Am 04.09.2018 um 09:54 schrieb Andreas Schulze:
Hello,
unsure it that topic may better discussed on postfix-users....
I'm messages for *@sushi-circle.de in my outbound deferred queue. Sep 2 11:15:38 idvmailout02 postfix/smtp[73811]: 422V1C0rjyzNkGv: to=***@sushi-circle.de, relay=none, delay=88795, delays=88794/0.24/0.61/0, dsn=4.7.5, status=deferred (TLSA lookup error for login.enterprise-email.com:25) Sep 2 11:15:38 idvmailout02 postfix/smtp[73811]: warning: TLS policy lookup for sushi-circle.de/login.enterprise-email.com: TLSA lookup error for login.enterprise-email.com:25 Sep 2 11:15:38 idvmailout02 postfix/smtp[73811]: warning: DANE TLSA lookup problem: Host or domain name not found. Name service error for name=_25._tcp.login.enterprise-email.com type=TLSA: Host not found, try again Sep 2 11:15:37 idvmailout02 postfix/smtp[73811]: warning: DANE TLSA lookup problem: Host or domain name not found.
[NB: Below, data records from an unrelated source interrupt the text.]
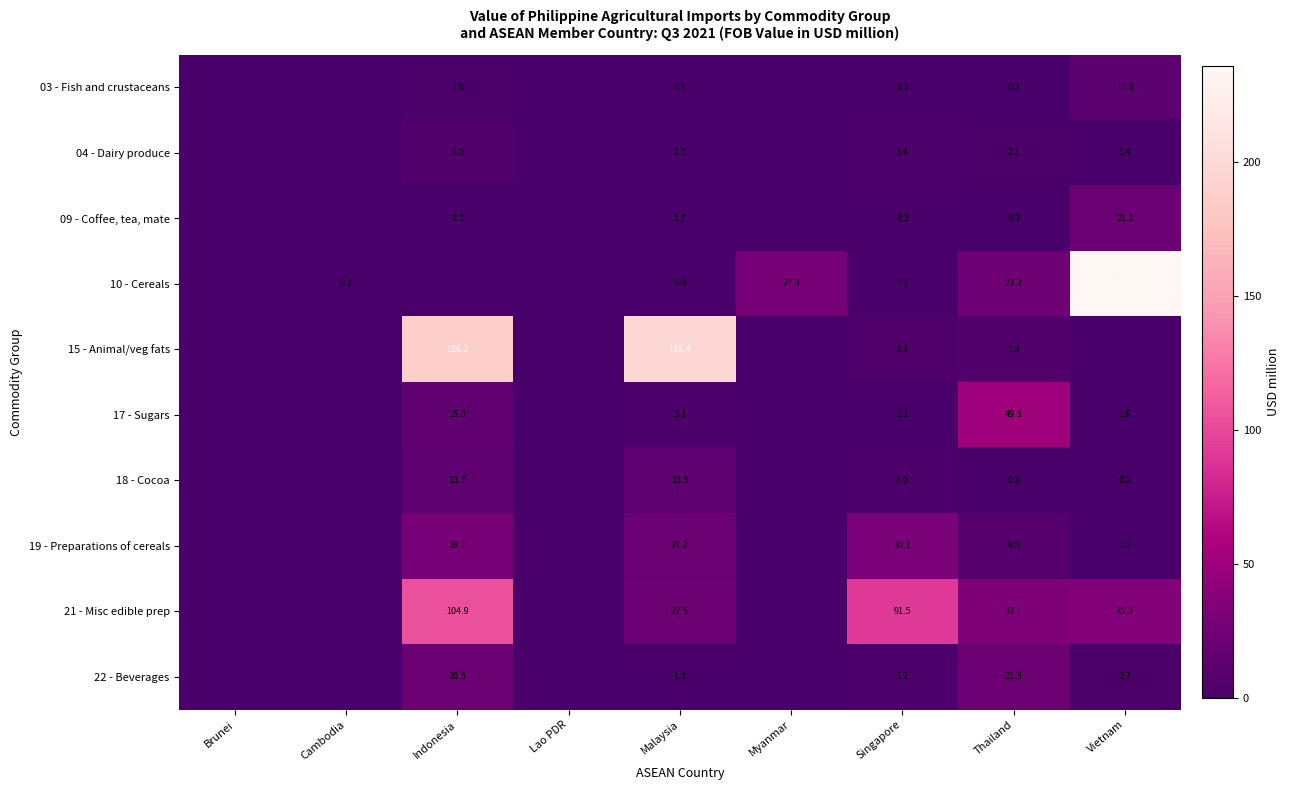

Is the value of 10 - Cereals at Singapore greater than the value of 19 - Preparations of cereals at Malaysia?

No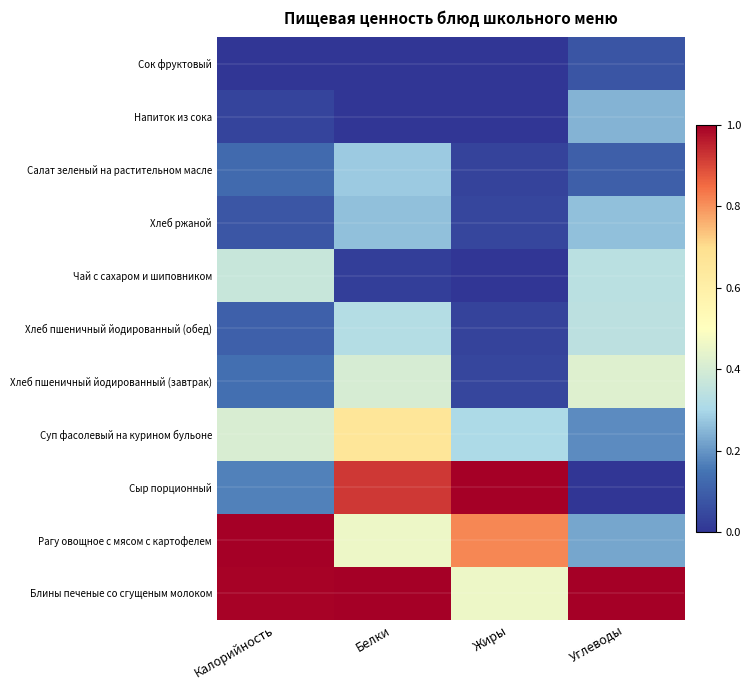

At how many categories does at least one series exceed 0?

4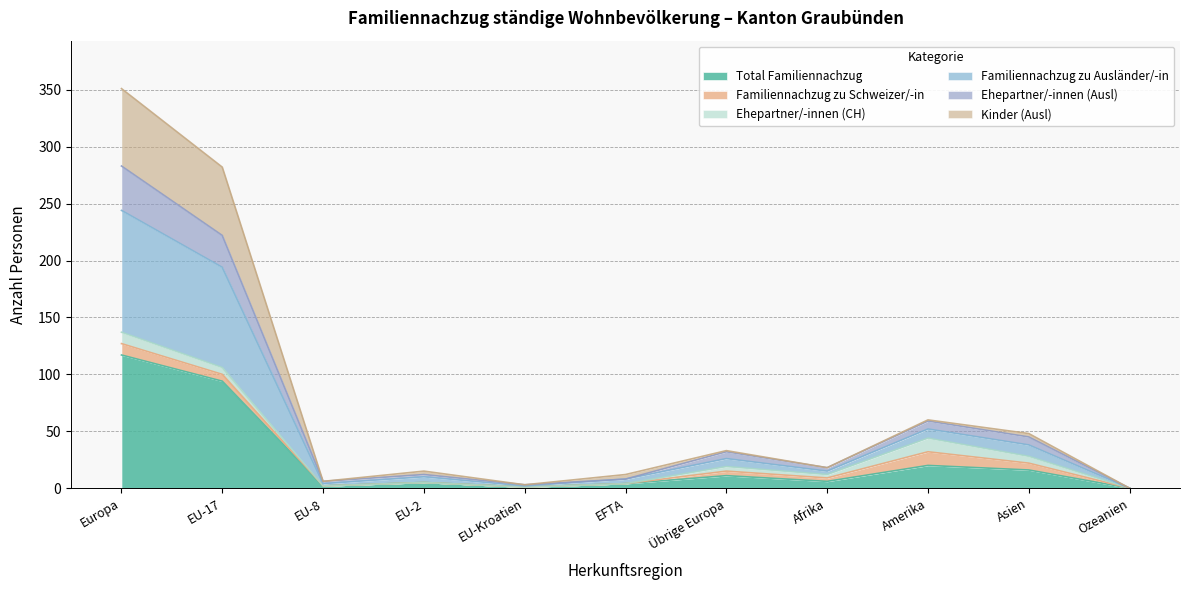

Does the chart display data point markers on the line(s)?

No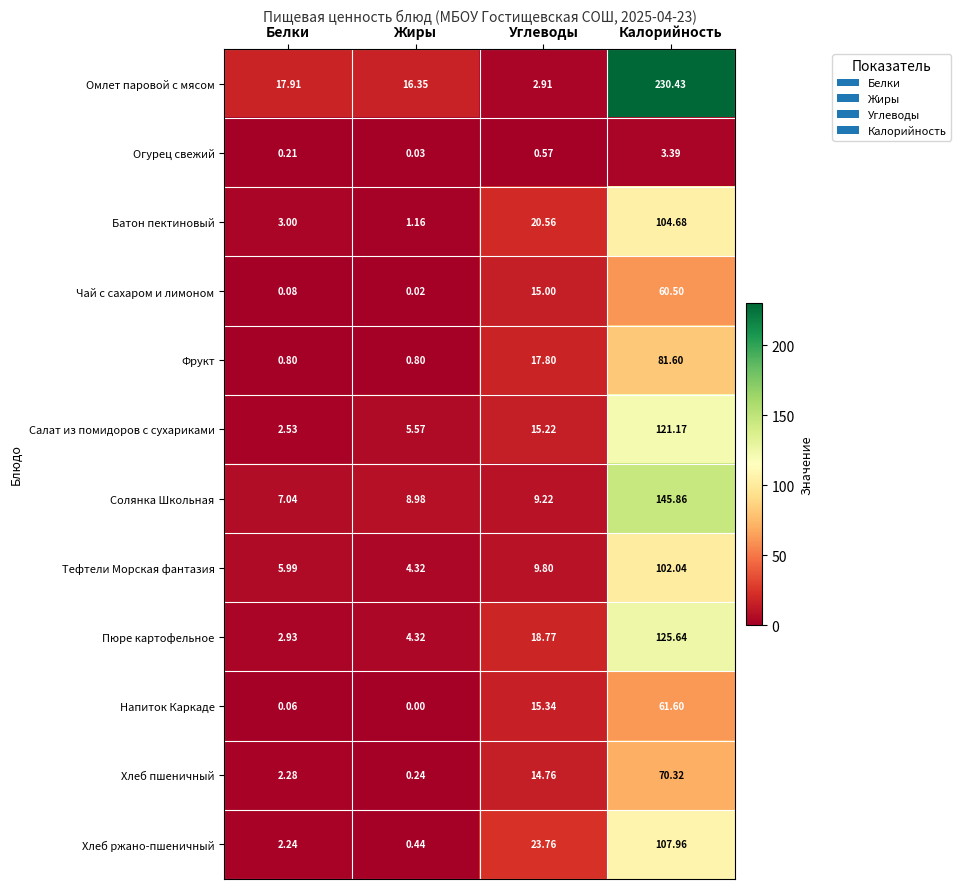

Which series has the largest total across all categories?

Омлет паровой с мясом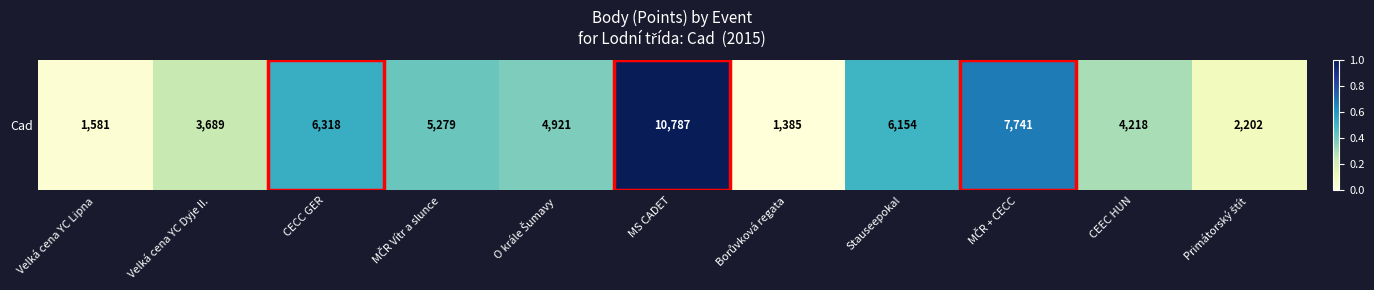

Is it true that the value at Velká cena YC Lipna is 0.0?

True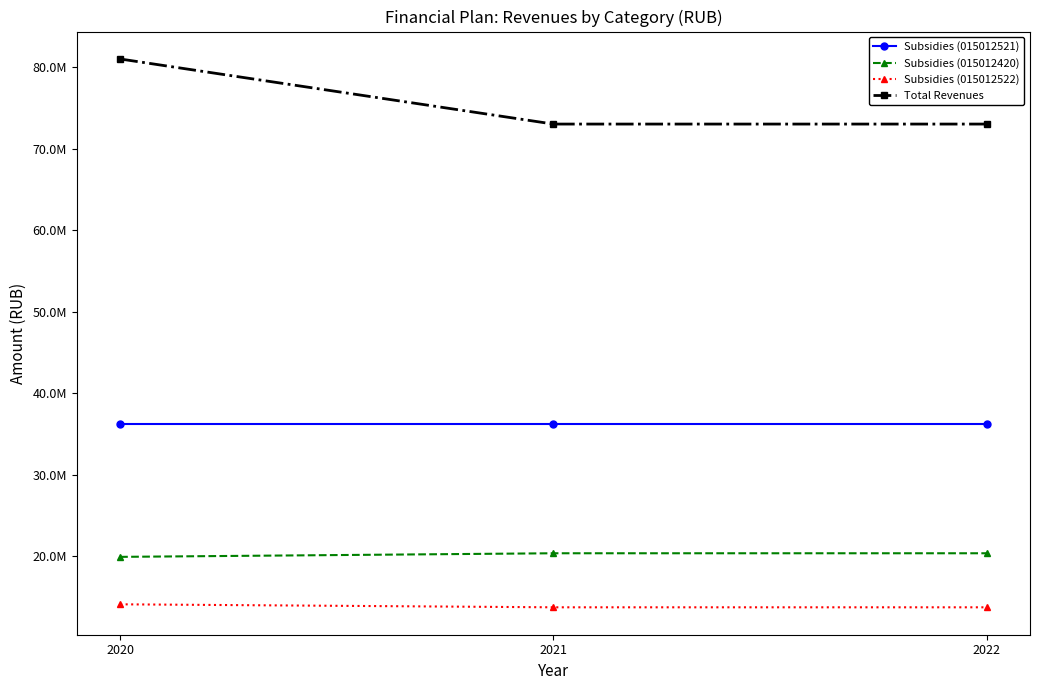

Reading left to right, list all the values displayed in this chart.

Subsidies (015012521): 36211750.0	36211750.0	36211750.0
Subsidies (015012420): 19922645.3	20364470.0	20364470.0
Subsidies (015012522): 14099158.0	13731310.0	13731310.0
Total Revenues: 81036382.7	73046473.4	73046473.4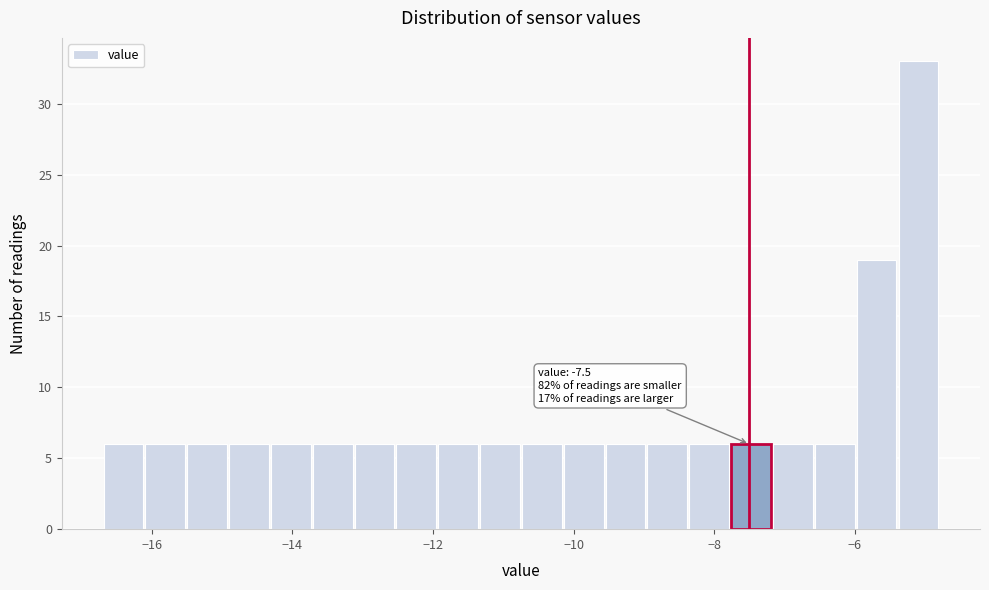

Around what value on the x-axis is the tallest bar? Give the approximate position of its centre, as read against the axis.

-5.0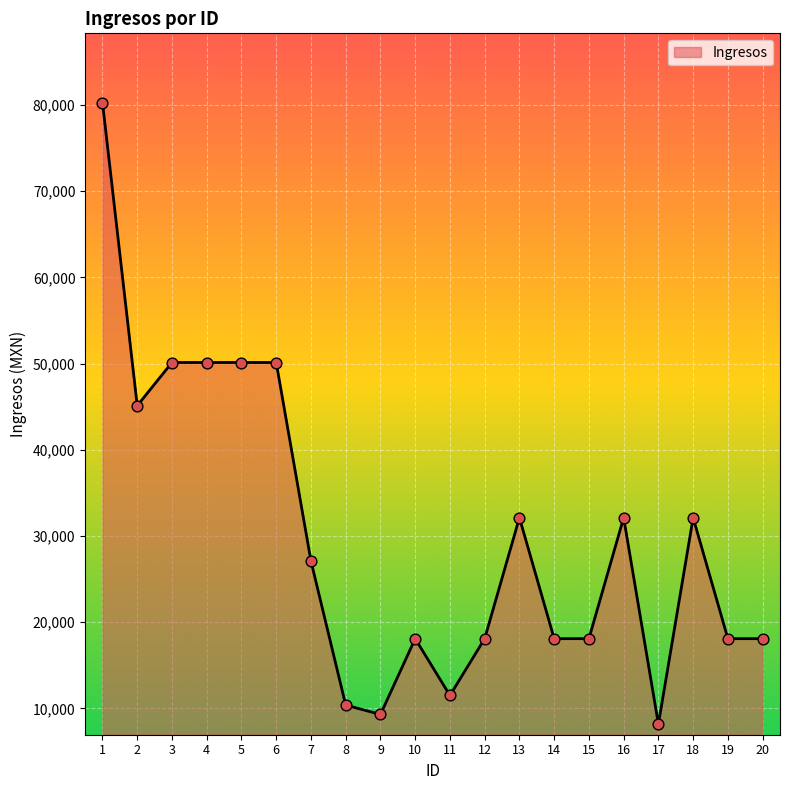

What is the change in value from 14 to 16?

+14034.8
Name service error for name=_25._tcp.login.enterprise-email.com type=TLSA: Host not found, try again
I wonder, why postfix try to lookup TLSA Records for the MX at all. The destination domain sushi-circle.de is unsigned and so any TLSA for the MX don't matter. Is there any switch to influence that behavior?
mail_version = 3.2.5
Update: the very responsive people @iptox.net fixed that. No issue anymore. Thanks!